WORK TO COMPLETE ->
Your task is to find every line in the records that holds the string "splash" and copy it.
**** GIVEN DATA ****
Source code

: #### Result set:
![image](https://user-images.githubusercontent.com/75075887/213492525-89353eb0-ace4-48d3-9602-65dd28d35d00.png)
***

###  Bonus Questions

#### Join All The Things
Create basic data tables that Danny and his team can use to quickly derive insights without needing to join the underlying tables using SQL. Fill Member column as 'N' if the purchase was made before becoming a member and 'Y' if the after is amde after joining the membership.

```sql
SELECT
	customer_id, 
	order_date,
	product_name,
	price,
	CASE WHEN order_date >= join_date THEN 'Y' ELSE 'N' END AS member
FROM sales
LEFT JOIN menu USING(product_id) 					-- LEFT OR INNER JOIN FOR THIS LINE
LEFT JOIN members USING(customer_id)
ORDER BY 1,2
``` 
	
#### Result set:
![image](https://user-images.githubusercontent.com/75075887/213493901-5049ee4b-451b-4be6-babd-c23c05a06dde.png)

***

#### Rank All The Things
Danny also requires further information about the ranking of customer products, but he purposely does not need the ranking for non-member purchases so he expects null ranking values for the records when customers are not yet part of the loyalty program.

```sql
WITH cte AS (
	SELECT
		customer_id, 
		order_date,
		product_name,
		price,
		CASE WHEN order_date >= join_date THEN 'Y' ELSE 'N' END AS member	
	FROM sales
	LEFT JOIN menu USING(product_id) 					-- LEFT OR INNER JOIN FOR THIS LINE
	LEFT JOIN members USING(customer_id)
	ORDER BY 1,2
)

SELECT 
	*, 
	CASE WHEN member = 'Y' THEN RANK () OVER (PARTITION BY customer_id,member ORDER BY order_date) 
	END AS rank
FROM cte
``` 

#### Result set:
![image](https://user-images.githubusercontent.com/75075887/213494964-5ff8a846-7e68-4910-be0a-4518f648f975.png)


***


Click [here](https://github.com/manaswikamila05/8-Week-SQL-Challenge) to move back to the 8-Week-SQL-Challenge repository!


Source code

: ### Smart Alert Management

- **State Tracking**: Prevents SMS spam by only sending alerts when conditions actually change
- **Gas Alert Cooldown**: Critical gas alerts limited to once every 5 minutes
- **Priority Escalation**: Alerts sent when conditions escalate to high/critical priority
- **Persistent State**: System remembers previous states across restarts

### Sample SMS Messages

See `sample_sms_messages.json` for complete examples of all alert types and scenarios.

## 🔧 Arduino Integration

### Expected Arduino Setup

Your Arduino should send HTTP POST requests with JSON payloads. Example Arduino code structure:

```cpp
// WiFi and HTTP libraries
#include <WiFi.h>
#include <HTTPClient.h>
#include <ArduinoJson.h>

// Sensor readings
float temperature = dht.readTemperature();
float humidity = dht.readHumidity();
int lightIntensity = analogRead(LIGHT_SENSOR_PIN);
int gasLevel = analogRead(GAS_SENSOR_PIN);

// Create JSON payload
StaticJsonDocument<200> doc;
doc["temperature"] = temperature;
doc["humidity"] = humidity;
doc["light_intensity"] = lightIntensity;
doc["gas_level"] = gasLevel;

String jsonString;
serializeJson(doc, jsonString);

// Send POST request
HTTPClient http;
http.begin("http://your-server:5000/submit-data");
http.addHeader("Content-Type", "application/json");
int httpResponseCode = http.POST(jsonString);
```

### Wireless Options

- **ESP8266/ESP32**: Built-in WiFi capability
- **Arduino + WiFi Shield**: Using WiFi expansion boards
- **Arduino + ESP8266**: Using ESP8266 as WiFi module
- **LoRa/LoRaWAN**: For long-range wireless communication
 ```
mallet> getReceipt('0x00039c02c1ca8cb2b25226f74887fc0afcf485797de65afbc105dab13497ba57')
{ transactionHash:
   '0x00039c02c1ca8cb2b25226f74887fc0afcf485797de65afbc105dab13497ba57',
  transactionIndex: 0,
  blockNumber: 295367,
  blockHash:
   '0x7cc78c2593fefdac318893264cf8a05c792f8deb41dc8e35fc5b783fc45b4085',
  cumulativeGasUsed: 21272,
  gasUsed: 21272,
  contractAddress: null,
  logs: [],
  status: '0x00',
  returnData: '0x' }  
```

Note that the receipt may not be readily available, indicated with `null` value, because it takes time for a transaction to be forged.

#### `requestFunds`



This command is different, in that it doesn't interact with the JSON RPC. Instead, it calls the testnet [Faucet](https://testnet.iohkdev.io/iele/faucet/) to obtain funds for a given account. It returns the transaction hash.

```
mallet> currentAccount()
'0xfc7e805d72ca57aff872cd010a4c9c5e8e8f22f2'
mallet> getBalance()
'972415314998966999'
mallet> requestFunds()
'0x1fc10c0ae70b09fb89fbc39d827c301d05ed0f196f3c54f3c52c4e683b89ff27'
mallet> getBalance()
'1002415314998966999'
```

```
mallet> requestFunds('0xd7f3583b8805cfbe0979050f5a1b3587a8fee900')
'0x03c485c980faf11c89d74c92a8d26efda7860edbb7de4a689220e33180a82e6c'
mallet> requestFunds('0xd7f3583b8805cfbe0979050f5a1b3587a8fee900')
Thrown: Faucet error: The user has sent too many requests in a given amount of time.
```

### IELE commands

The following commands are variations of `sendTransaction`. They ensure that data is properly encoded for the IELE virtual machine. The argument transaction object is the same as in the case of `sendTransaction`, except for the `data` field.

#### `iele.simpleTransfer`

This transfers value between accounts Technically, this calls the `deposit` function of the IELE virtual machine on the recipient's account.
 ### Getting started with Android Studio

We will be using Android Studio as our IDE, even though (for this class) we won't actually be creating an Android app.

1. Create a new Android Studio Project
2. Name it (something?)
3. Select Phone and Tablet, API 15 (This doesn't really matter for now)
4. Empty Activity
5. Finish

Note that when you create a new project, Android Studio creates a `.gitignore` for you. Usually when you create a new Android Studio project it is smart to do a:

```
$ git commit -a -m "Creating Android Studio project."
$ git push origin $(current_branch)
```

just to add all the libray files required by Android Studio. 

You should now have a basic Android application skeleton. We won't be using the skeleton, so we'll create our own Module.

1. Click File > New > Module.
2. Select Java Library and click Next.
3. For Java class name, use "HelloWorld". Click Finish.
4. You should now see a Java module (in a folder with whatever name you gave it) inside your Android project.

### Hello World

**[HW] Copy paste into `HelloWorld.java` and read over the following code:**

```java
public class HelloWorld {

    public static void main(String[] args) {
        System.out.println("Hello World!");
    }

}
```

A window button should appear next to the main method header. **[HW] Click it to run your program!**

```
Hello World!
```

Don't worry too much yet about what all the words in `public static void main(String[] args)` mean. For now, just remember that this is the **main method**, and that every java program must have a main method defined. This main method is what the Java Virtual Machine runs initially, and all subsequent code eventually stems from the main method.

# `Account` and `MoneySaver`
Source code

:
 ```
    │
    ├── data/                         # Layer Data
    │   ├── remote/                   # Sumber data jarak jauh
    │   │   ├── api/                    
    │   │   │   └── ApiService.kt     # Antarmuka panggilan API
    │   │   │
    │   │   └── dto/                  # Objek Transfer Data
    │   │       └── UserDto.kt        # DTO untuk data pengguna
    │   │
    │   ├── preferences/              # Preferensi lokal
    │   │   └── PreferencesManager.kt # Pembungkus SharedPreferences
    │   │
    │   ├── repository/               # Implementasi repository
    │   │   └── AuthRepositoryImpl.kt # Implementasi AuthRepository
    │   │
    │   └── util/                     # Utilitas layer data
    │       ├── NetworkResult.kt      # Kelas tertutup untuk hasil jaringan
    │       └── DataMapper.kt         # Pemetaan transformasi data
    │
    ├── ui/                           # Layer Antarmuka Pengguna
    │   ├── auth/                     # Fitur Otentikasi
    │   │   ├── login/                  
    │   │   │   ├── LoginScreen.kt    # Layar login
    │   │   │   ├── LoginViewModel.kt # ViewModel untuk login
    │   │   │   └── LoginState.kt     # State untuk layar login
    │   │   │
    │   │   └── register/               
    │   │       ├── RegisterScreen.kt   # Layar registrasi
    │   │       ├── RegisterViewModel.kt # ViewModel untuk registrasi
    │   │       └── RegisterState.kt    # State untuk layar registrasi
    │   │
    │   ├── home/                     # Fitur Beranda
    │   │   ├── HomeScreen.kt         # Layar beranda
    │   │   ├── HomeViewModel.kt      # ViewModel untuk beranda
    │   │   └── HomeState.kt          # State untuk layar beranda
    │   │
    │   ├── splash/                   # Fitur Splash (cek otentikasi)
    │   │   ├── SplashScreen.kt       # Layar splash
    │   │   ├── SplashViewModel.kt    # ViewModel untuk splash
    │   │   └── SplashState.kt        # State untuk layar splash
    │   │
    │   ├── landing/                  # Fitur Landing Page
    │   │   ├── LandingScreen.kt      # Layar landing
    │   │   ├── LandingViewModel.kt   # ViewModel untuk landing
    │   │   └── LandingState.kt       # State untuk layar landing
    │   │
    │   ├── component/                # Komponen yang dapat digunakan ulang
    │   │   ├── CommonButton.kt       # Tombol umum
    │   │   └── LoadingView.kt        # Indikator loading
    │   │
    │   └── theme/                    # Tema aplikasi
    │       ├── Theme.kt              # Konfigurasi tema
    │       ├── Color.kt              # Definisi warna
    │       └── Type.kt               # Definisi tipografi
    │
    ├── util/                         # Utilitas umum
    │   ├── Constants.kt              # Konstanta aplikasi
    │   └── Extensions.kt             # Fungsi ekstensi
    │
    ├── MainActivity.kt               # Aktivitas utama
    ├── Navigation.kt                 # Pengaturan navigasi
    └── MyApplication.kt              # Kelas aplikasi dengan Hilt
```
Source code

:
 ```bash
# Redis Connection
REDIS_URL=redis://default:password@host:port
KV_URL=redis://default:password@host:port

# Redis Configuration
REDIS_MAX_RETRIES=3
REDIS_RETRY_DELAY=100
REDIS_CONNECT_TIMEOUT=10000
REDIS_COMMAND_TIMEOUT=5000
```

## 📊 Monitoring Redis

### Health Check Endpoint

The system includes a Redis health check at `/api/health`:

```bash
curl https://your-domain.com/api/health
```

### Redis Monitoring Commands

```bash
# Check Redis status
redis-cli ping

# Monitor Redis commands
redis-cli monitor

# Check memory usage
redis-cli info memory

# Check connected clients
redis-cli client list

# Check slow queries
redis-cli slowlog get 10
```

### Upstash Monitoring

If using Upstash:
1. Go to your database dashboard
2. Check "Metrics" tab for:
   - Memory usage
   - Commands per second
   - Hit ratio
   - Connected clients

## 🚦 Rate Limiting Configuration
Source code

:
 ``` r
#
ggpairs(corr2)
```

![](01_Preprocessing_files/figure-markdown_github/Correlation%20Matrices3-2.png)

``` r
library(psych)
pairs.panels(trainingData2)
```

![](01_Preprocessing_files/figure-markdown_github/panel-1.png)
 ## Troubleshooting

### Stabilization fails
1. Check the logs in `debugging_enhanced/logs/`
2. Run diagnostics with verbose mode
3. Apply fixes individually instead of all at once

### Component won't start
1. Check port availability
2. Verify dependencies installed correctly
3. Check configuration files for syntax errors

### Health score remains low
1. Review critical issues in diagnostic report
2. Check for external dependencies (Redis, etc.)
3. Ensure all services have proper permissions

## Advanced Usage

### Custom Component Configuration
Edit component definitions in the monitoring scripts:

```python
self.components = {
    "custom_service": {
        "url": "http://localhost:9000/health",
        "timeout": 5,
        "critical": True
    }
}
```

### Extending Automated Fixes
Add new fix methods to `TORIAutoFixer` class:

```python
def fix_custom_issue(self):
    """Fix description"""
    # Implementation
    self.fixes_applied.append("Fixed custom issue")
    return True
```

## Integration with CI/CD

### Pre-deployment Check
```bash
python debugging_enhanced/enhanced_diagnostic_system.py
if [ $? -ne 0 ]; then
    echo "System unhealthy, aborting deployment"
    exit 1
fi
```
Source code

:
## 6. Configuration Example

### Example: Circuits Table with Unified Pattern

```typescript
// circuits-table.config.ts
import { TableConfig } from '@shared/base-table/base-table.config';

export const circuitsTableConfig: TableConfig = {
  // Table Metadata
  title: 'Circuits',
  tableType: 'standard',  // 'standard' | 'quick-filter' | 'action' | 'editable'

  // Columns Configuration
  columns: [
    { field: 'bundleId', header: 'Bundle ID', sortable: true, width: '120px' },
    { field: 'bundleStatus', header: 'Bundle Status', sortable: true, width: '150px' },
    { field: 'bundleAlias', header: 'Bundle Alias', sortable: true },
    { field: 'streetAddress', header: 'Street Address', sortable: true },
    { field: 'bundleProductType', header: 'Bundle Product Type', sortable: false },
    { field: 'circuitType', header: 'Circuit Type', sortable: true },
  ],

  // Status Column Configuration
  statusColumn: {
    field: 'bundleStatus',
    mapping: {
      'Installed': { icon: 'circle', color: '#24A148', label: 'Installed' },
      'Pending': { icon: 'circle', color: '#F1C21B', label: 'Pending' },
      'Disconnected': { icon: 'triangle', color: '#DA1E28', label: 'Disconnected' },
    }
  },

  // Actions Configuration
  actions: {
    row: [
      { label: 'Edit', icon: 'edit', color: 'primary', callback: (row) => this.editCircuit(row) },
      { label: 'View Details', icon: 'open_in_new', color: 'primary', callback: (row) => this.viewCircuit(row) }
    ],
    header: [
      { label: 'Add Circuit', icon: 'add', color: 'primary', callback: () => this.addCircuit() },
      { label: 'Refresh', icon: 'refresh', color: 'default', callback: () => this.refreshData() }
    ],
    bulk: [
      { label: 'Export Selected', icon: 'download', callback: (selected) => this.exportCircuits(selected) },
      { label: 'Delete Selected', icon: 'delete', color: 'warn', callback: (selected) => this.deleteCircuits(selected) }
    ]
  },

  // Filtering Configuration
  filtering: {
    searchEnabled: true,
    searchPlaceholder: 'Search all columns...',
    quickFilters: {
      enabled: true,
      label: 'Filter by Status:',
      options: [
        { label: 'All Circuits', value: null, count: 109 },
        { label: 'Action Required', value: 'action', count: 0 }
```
****
RESPONSE BELOW ->
    │   ├── splash/                   # Fitur Splash (cek otentikasi)
    │   │   ├── SplashScreen.kt       # Layar splash
    │   │   ├── SplashViewModel.kt    # ViewModel untuk splash
    │   │   └── SplashState.kt        # State untuk layar splash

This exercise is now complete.